» AVAILABLE DATA
□ □ □ □ □ □ □

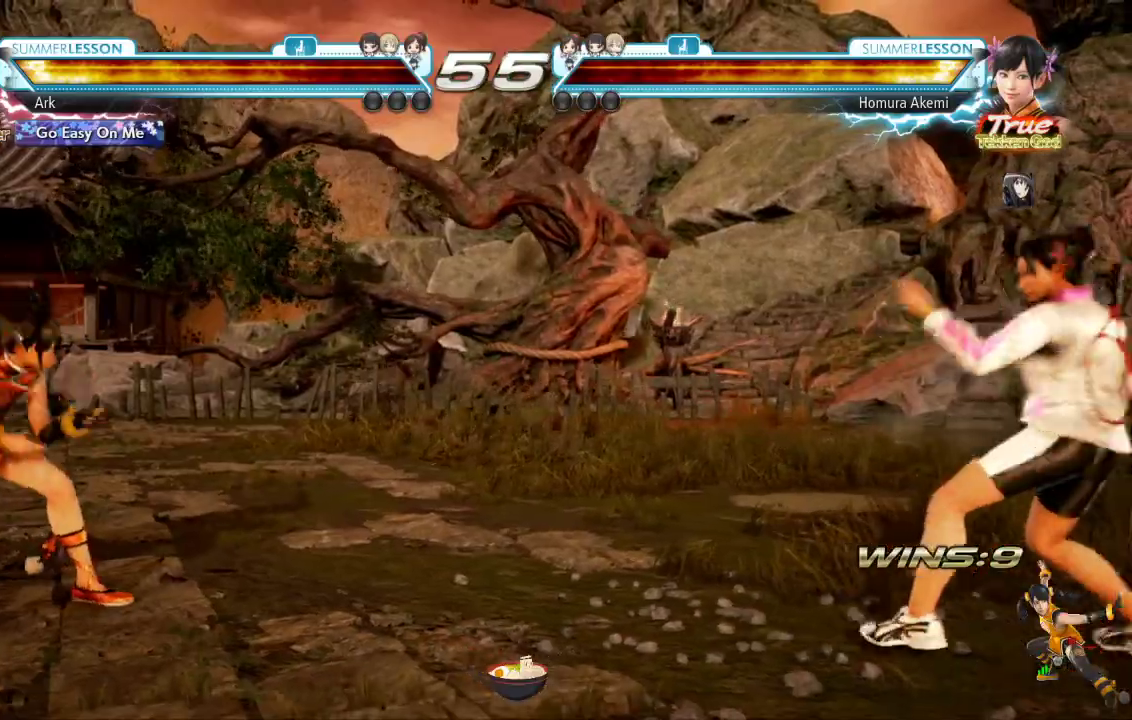
{"buttons": [], "left_stick": "center", "right_stick": "center", "events": [[34, "DPAD_RIGHT", "down"], [134, "DPAD_RIGHT", "up"], [200, "DPAD_RIGHT", "down"], [467, "DPAD_RIGHT", "up"]]}
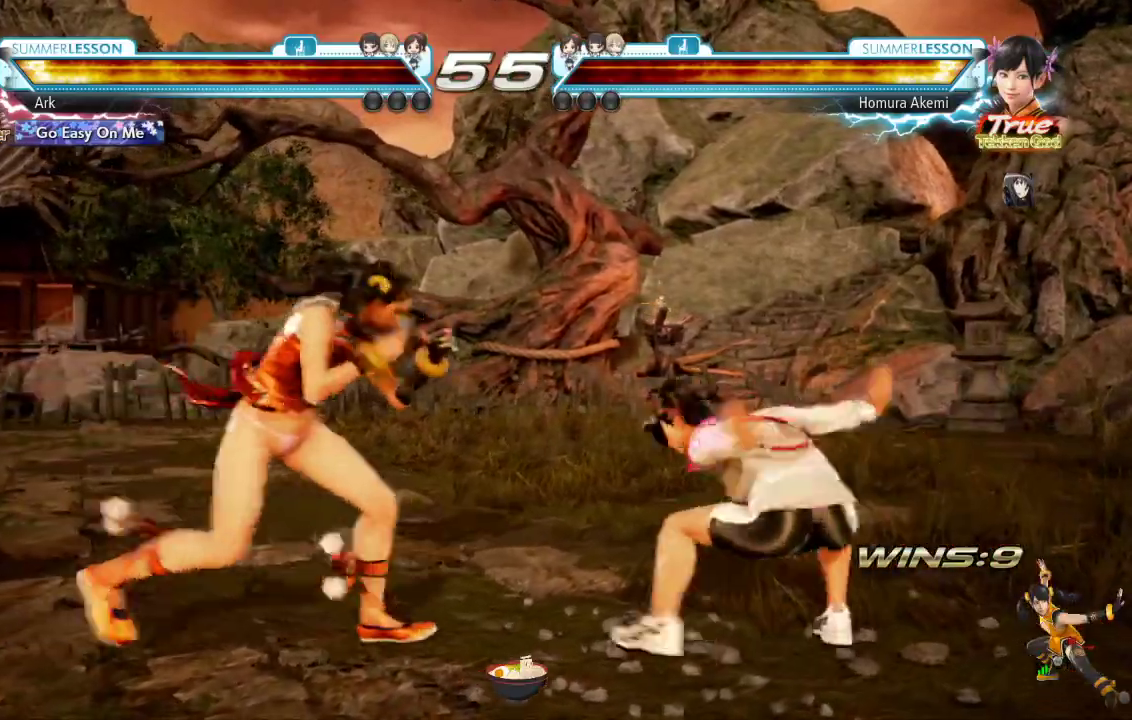
{"buttons": ["CIRCLE"], "left_stick": "center", "right_stick": "center", "events": [[50, "DPAD_LEFT", "down"], [133, "DPAD_LEFT", "up"], [200, "DPAD_LEFT", "down"], [300, "DPAD_LEFT", "up"], [350, "DPAD_LEFT", "down"], [433, "DPAD_LEFT", "up"], [500, "CIRCLE", "down"]]}
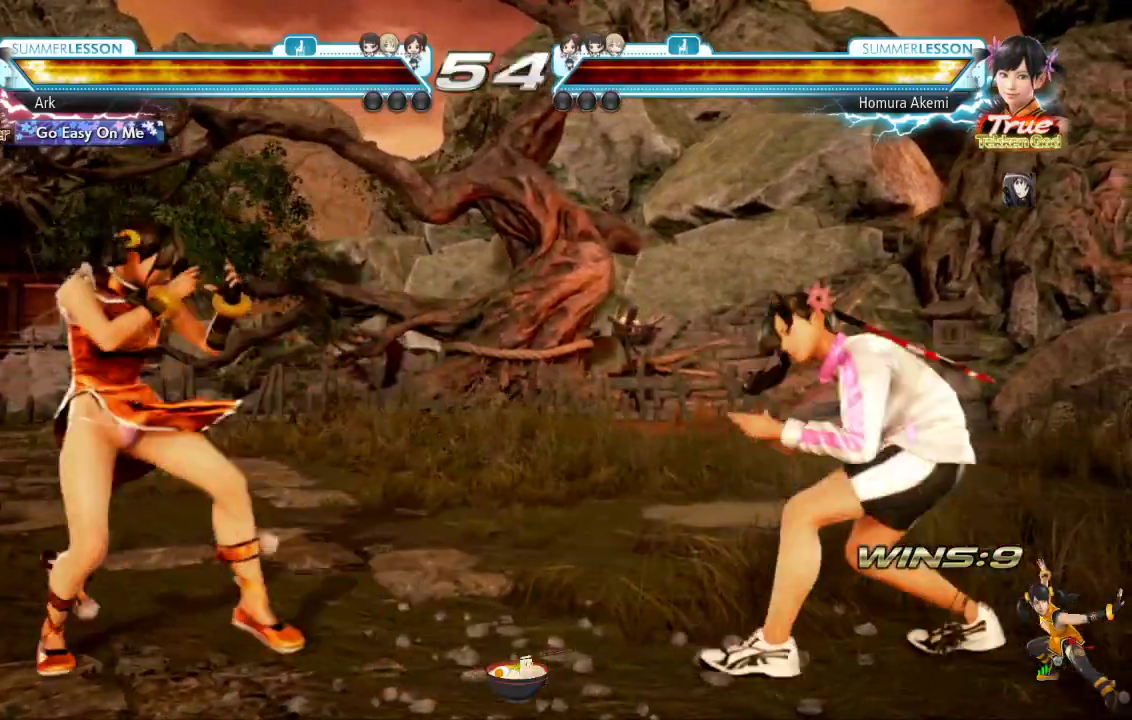
{"buttons": [], "left_stick": "center", "right_stick": "down", "events": [[34, "CROSS", "down"], [267, "CROSS", "up"], [317, "CIRCLE", "up"], [417, "right_stick", "down"]]}
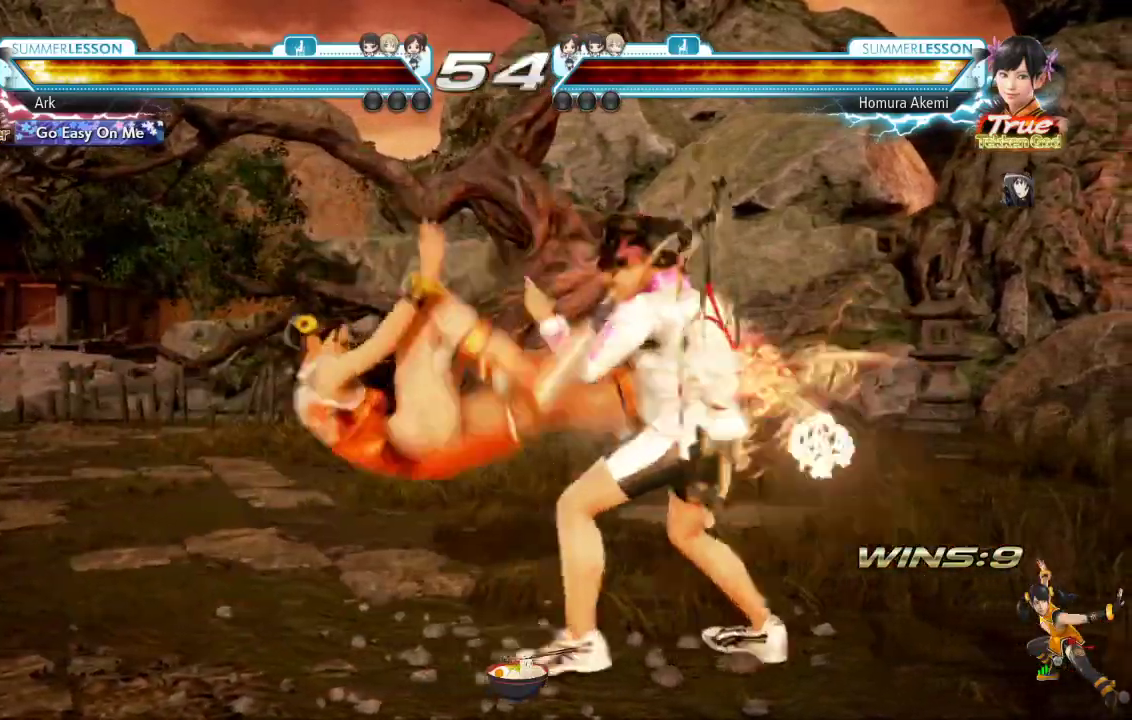
{"buttons": ["DPAD_LEFT"], "left_stick": "center", "right_stick": "center", "events": [[16, "right_stick", "center"], [484, "DPAD_LEFT", "down"]]}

□ □ □ □ □ □ □

» TRY IT
Transcribe the whole listing above exactly and leave out the pictures.

» FINISHED EXERCISE
{"buttons": [], "left_stick": "center", "right_stick": "center", "events": [[34, "DPAD_RIGHT", "down"], [134, "DPAD_RIGHT", "up"], [200, "DPAD_RIGHT", "down"], [467, "DPAD_RIGHT", "up"]]}
{"buttons": ["CIRCLE"], "left_stick": "center", "right_stick": "center", "events": [[50, "DPAD_LEFT", "down"], [133, "DPAD_LEFT", "up"], [200, "DPAD_LEFT", "down"], [300, "DPAD_LEFT", "up"], [350, "DPAD_LEFT", "down"], [433, "DPAD_LEFT", "up"], [500, "CIRCLE", "down"]]}
{"buttons": [], "left_stick": "center", "right_stick": "down", "events": [[34, "CROSS", "down"], [267, "CROSS", "up"], [317, "CIRCLE", "up"], [417, "right_stick", "down"]]}
{"buttons": ["DPAD_LEFT"], "left_stick": "center", "right_stick": "center", "events": [[16, "right_stick", "center"], [484, "DPAD_LEFT", "down"]]}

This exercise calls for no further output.